Saturday, January 22, 2011

Data Resolution III: Draw the Line and Maintain It.


By design, Kaladi Coffee is a management-decentralized operation. Most of the decisions that happen on a daily basis at our joint are made by our baristas, the title granted to every fully-trained employee of the company.  Employees are responsible for ordering all supplies, writing the schedule, determining roasting volume, maintaining and controlling inventory, and other key management functions. Ownership has ultimate responsibility; when something goes seriously wrong, it’s our job to remedy the situation (that sounds pretty sexy, but it's usually just a busted toilet, you know?),  but a broad based pyramid of command means that there is a narrow variety of tasks that occur regularly at the top. 

I'm real good with a plunger.

One of the correlating beauties of that design is that while my data needs to be accurate, I don’t need all that much of it.  But it needs to be entered.  Every day.  Like religion, but a lot more serious.

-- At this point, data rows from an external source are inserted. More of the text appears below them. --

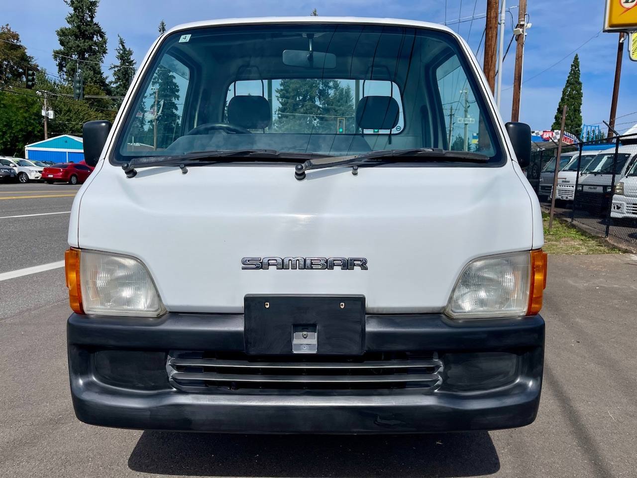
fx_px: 460
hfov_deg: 69.4
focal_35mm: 25
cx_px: 318
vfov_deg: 54.9
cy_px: 239
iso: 32
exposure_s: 1/10989
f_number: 1.6
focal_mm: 5.1
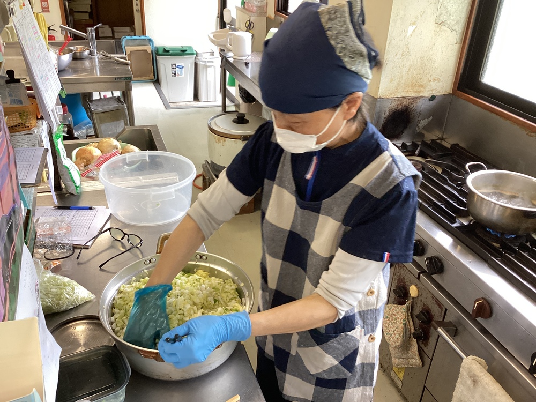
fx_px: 480
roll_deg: -3.5
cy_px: 201
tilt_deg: -28.3
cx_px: 268
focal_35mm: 31
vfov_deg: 45.4
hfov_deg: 58.4
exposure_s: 1/60
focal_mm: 3.3
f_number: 2.4
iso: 160
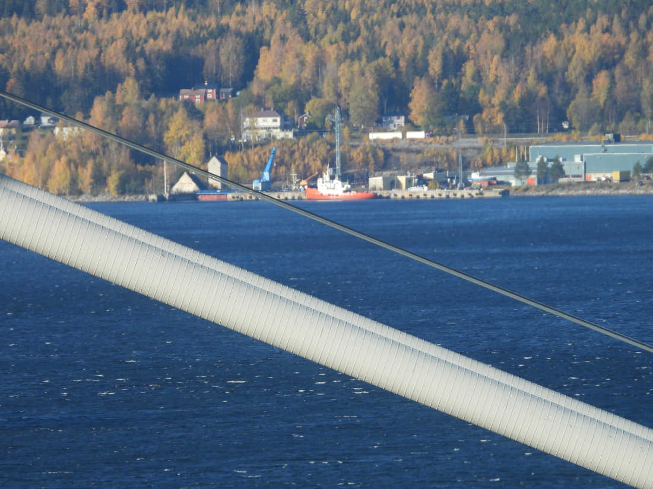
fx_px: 13205
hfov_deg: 2.8
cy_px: 244
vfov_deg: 2.1
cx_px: 326
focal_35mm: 700
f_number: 5
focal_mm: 126
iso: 100
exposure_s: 1/320
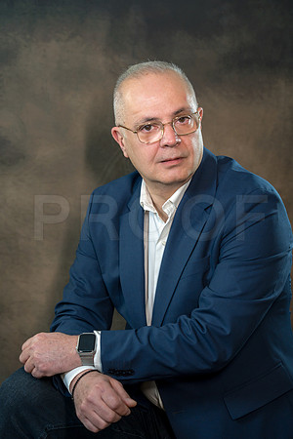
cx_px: 146
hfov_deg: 16.5
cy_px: 220
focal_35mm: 83
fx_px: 1013
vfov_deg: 24.5
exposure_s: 1/100
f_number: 5
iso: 250
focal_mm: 83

On the retail side of things, the only sales numbers we track are beverage sales, bean sales, food sales, and a catch-all category we call “retail sales”.  Four little numbers per day give me all of the data I need.  We track wholesale operations and internet sales separately, but in similarly streamlined format.  Sales numbers are most often analyzed from within QuickBooks, but bar sales are exported into a spreadsheet as well.  That step allows me to write algorithms for charting, for instance, sales along various-length moving averages.  Data logging takes approximately ten minutes per day, every day of the week.  In exchange for that effort, I get an accurate picture of how each critical segment of my business is trending, can compare that information against historical data, and my daily banking is completed as an extra benefit.

Expenses need to be broken out and tracked in greater detail, as expense information is not only used to help steer purchasing decisions and analyze business segment profitability, but also forms the basis for various deductions on the company’s tax return.  Constructing a chart of accounts, if you’ve never done it before, is something best done with an hour or two of help from your accountant.  Expense accounts should correlate to income accounts, facilitating expense analysis.  Expenses should be nested in an intelligent way, such that related categories of expense build large, meaningful chunks of data.

And the rest is simple.  Laying out the architecture of your bookkeeping system is thought-provoking; data entry isn’t.  But do it.  Do it every day.  Don’t put it off ‘til the end of each month.  Every day of the week, you should log the prior day’s sales, and use those results to build your bank deposit.  Yes, even if it’s only forty bucks.  Your diligence will reward you.